* [MATERIAL FOR THIS TASK]
+--

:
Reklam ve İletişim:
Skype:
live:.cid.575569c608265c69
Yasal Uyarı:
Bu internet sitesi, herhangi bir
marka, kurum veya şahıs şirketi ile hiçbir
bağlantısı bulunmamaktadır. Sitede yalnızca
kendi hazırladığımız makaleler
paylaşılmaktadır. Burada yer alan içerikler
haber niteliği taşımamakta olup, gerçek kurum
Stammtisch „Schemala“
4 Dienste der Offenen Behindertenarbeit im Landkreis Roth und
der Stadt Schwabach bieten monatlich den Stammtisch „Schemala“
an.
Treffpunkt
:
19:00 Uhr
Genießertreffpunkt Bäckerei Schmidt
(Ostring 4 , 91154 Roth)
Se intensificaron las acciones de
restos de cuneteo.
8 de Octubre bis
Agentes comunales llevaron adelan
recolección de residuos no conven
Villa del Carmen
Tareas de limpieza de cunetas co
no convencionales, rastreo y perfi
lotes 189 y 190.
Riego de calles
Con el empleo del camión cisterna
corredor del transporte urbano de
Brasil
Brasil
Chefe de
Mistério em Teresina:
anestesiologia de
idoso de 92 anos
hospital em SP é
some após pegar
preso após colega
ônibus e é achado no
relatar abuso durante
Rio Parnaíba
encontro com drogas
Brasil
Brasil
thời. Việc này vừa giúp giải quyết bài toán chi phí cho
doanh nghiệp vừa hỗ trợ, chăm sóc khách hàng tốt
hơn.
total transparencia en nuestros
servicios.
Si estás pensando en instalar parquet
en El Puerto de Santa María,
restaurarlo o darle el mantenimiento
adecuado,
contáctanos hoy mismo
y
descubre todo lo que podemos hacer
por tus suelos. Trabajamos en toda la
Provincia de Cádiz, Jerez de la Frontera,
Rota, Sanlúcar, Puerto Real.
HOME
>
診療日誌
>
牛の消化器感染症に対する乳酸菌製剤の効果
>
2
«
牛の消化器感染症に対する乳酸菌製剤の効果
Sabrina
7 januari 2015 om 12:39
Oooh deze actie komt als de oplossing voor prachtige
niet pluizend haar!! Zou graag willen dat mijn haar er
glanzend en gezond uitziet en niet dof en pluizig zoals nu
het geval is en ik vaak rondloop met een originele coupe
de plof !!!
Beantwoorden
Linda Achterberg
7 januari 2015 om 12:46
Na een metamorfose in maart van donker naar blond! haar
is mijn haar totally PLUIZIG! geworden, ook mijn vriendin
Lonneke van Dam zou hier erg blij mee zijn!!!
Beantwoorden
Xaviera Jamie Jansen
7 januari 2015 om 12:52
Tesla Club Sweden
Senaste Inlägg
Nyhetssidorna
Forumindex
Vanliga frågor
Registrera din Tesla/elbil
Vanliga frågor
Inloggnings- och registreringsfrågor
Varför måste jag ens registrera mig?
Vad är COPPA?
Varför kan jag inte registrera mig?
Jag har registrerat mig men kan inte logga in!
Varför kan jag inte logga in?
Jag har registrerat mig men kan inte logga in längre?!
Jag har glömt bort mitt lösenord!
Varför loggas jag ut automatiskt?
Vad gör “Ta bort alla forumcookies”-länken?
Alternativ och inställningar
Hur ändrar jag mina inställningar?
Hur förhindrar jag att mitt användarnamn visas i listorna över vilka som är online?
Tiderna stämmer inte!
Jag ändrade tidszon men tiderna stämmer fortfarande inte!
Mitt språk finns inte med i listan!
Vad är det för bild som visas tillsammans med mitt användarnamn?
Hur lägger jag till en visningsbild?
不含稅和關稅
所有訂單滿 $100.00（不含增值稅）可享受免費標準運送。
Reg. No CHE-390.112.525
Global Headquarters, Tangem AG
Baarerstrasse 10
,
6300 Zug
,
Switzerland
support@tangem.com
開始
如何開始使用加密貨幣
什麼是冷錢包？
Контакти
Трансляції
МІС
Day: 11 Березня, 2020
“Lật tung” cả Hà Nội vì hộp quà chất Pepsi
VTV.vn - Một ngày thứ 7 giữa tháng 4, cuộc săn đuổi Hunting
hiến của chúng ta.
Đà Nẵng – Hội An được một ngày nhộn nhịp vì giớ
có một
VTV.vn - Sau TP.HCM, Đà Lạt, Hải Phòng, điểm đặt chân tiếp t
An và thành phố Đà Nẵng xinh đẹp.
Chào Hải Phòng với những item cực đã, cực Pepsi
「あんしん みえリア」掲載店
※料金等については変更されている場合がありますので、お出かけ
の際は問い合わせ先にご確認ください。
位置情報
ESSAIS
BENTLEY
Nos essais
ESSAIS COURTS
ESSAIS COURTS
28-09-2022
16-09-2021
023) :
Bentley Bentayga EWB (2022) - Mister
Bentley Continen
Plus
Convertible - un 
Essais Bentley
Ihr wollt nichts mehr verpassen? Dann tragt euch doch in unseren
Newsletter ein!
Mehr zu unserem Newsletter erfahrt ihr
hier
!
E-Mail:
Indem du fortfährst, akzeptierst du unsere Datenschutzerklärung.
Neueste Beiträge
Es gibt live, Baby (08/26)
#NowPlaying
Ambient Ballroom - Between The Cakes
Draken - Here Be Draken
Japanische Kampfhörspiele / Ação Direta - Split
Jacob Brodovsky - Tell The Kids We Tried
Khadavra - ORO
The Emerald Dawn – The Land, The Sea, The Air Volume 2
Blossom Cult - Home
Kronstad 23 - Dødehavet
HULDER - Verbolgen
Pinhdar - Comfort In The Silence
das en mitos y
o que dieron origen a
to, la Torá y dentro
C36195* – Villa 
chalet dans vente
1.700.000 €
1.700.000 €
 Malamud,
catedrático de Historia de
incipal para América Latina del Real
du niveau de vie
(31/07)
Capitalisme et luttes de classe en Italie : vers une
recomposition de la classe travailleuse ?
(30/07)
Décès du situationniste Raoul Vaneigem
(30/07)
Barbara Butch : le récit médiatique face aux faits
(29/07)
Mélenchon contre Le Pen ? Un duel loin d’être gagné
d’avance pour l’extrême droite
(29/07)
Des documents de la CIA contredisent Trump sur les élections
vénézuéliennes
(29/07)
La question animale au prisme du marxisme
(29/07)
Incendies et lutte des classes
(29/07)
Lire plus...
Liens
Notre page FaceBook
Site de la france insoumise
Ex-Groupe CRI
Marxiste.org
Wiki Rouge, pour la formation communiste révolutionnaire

+--

* [WHAT IS BEING ASKED] From the entries above, return exactly the line containing "Ihr wollt nichts", the line containing "HULDER - Verbolgen", and all lines between, and nothing else.

* [THE ANSWER]
Ihr wollt nichts mehr verpassen? Dann tragt euch doch in unseren
Newsletter ein!
Mehr zu unserem Newsletter erfahrt ihr
hier
!
E-Mail:
Indem du fortfährst, akzeptierst du unsere Datenschutzerklärung.
Neueste Beiträge
Es gibt live, Baby (08/26)
#NowPlaying
Ambient Ballroom - Between The Cakes
Draken - Here Be Draken
Japanische Kampfhörspiele / Ação Direta - Split
Jacob Brodovsky - Tell The Kids We Tried
Khadavra - ORO
The Emerald Dawn – The Land, The Sea, The Air Volume 2
Blossom Cult - Home
Kronstad 23 - Dødehavet
HULDER - Verbolgen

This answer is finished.